§ **WHAT THE TASK REQUIRES**
Return copies of the lines below that mention "LinkUp".

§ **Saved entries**
....

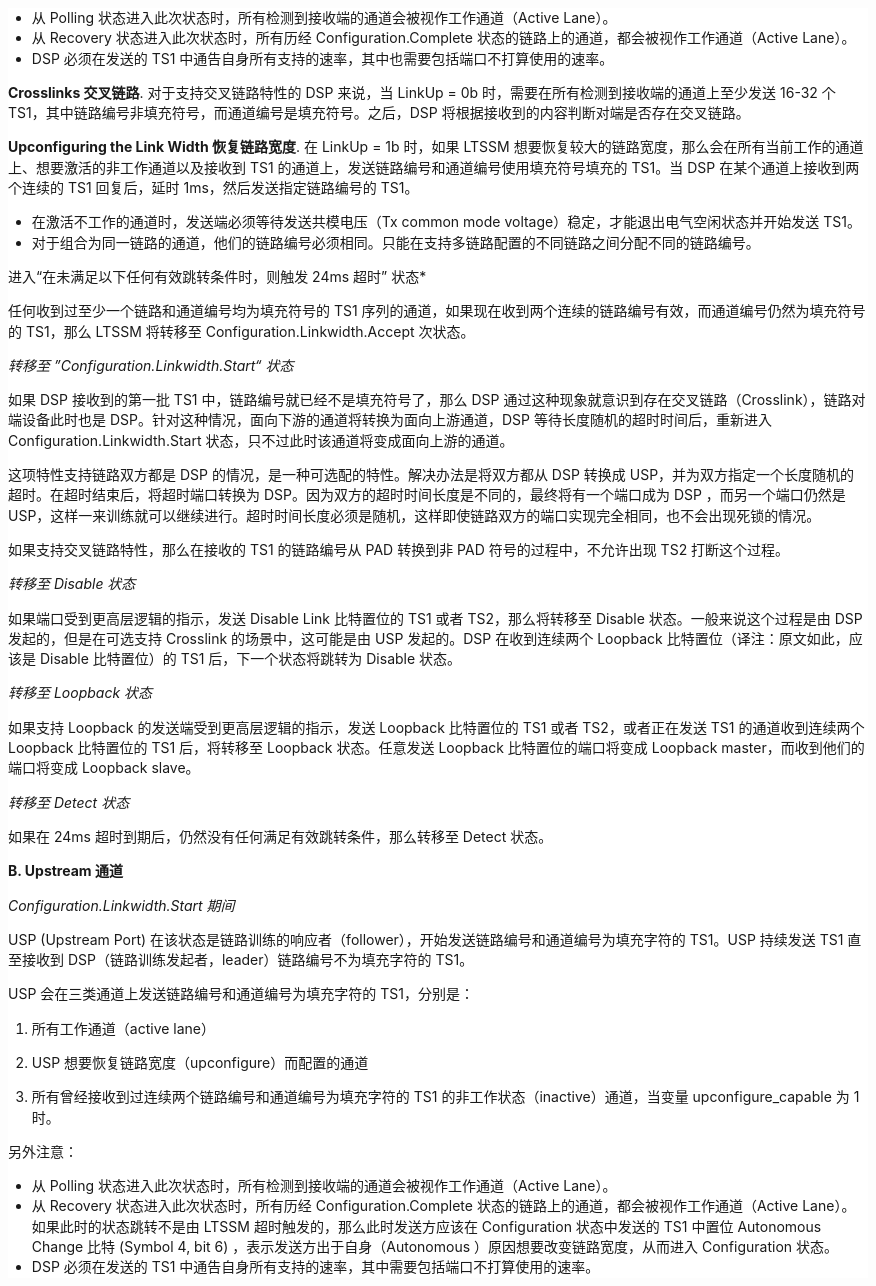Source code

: - 从 Polling 状态进入此次状态时，所有检测到接收端的通道会被视作工作通道（Active Lane）。
- 从 Recovery 状态进入此次状态时，所有历经 Configuration.Complete 状态的链路上的通道，都会被视作工作通道（Active Lane）。
- DSP 必须在发送的 TS1 中通告自身所有支持的速率，其中也需要包括端口不打算使用的速率。

**Crosslinks 交叉链路**. 对于支持交叉链路特性的 DSP 来说，当 LinkUp = 0b 时，需要在所有检测到接收端的通道上至少发送 16-32 个 TS1，其中链路编号非填充符号，而通道编号是填充符号。之后，DSP 将根据接收到的内容判断对端是否存在交叉链路。

**Upconfiguring the Link Width 恢复链路宽度**. 在 LinkUp = 1b 时，如果 LTSSM 想要恢复较大的链路宽度，那么会在所有当前工作的通道上、想要激活的非工作通道以及接收到 TS1 的通道上，发送链路编号和通道编号使用填充符号填充的 TS1。当 DSP 在某个通道上接收到两个连续的 TS1 回复后，延时 1ms，然后发送指定链路编号的 TS1。

- 在激活不工作的通道时，发送端必须等待发送共模电压（Tx common mode voltage）稳定，才能退出电气空闲状态并开始发送 TS1。
- 对于组合为同一链路的通道，他们的链路编号必须相同。只能在支持多链路配置的不同链路之间分配不同的链路编号。

进入“在未满足以下任何有效跳转条件时，则触发 24ms 超时” 状态* 

任何收到过至少一个链路和通道编号均为填充符号的 TS1 序列的通道，如果现在收到两个连续的链路编号有效，而通道编号仍然为填充符号的 TS1，那么 LTSSM 将转移至 Configuration.Linkwidth.Accept 次状态。

*转移至 ”Configuration.Linkwidth.Start“ 状态*

如果 DSP 接收到的第一批 TS1 中，链路编号就已经不是填充符号了，那么 DSP 通过这种现象就意识到存在交叉链路（Crosslink），链路对端设备此时也是 DSP。针对这种情况，面向下游的通道将转换为面向上游通道，DSP 等待长度随机的超时时间后，重新进入 Configuration.Linkwidth.Start 状态，只不过此时该通道将变成面向上游的通道。

这项特性支持链路双方都是 DSP 的情况，是一种可选配的特性。解决办法是将双方都从 DSP 转换成 USP，并为双方指定一个长度随机的超时。在超时结束后，将超时端口转换为 DSP。因为双方的超时时间长度是不同的，最终将有一个端口成为 DSP ，而另一个端口仍然是 USP，这样一来训练就可以继续进行。超时时间长度必须是随机，这样即使链路双方的端口实现完全相同，也不会出现死锁的情况。

如果支持交叉链路特性，那么在接收的 TS1 的链路编号从 PAD 转换到非 PAD 符号的过程中，不允许出现 TS2 打断这个过程。  

*转移至 Disable 状态*

如果端口受到更高层逻辑的指示，发送 Disable Link 比特置位的 TS1 或者 TS2，那么将转移至 Disable 状态。一般来说这个过程是由 DSP 发起的，但是在可选支持 Crosslink 的场景中，这可能是由 USP 发起的。DSP 在收到连续两个 Loopback 比特置位（译注：原文如此，应该是 Disable 比特置位）的 TS1 后，下一个状态将跳转为 Disable 状态。

*转移至 Loopback 状态*

如果支持 Loopback 的发送端受到更高层逻辑的指示，发送 Loopback 比特置位的 TS1 或者 TS2，或者正在发送 TS1 的通道收到连续两个 Loopback 比特置位的 TS1 后，将转移至 Loopback 状态。任意发送 Loopback 比特置位的端口将变成 Loopback master，而收到他们的端口将变成 Loopback slave。

*转移至 Detect 状态*

如果在 24ms 超时到期后，仍然没有任何满足有效跳转条件，那么转移至 Detect 状态。

**B. Upstream 通道**

*Configuration.Linkwidth.Start 期间*

USP (Upstream Port) 在该状态是链路训练的响应者（follower），开始发送链路编号和通道编号为填充字符的 TS1。USP 持续发送 TS1 直至接收到 DSP（链路训练发起者，leader）链路编号不为填充字符的 TS1。

USP 会在三类通道上发送链路编号和通道编号为填充字符的 TS1，分别是：

1. 所有工作通道（active lane）

2. USP 想要恢复链路宽度（upconfigure）而配置的通道 

3. 所有曾经接收到过连续两个链路编号和通道编号为填充字符的 TS1 的非工作状态（inactive）通道，当变量 upconfigure_capable 为 1 时。

另外注意：

- 从 Polling 状态进入此次状态时，所有检测到接收端的通道会被视作工作通道（Active Lane）。
- 从 Recovery 状态进入此次状态时，所有历经 Configuration.Complete 状态的链路上的通道，都会被视作工作通道（Active Lane）。如果此时的状态跳转不是由 LTSSM 超时触发的，那么此时发送方应该在 Configuration 状态中发送的 TS1 中置位  Autonomous Change 比特 (Symbol 4, bit 6) ，表示发送方出于自身（Autonomous ）原因想要改变链路宽度，从而进入 Configuration 状态。
- DSP 必须在发送的 TS1 中通告自身所有支持的速率，其中需要包括端口不打算使用的速率。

....

§ **ANSWER TO THE PROBLEM**
**Crosslinks 交叉链路**. 对于支持交叉链路特性的 DSP 来说，当 LinkUp = 0b 时，需要在所有检测到接收端的通道上至少发送 16-32 个 TS1，其中链路编号非填充符号，而通道编号是填充符号。之后，DSP 将根据接收到的内容判断对端是否存在交叉链路。
**Upconfiguring the Link Width 恢复链路宽度**. 在 LinkUp = 1b 时，如果 LTSSM 想要恢复较大的链路宽度，那么会在所有当前工作的通道上、想要激活的非工作通道以及接收到 TS1 的通道上，发送链路编号和通道编号使用填充符号填充的 TS1。当 DSP 在某个通道上接收到两个连续的 TS1 回复后，延时 1ms，然后发送指定链路编号的 TS1。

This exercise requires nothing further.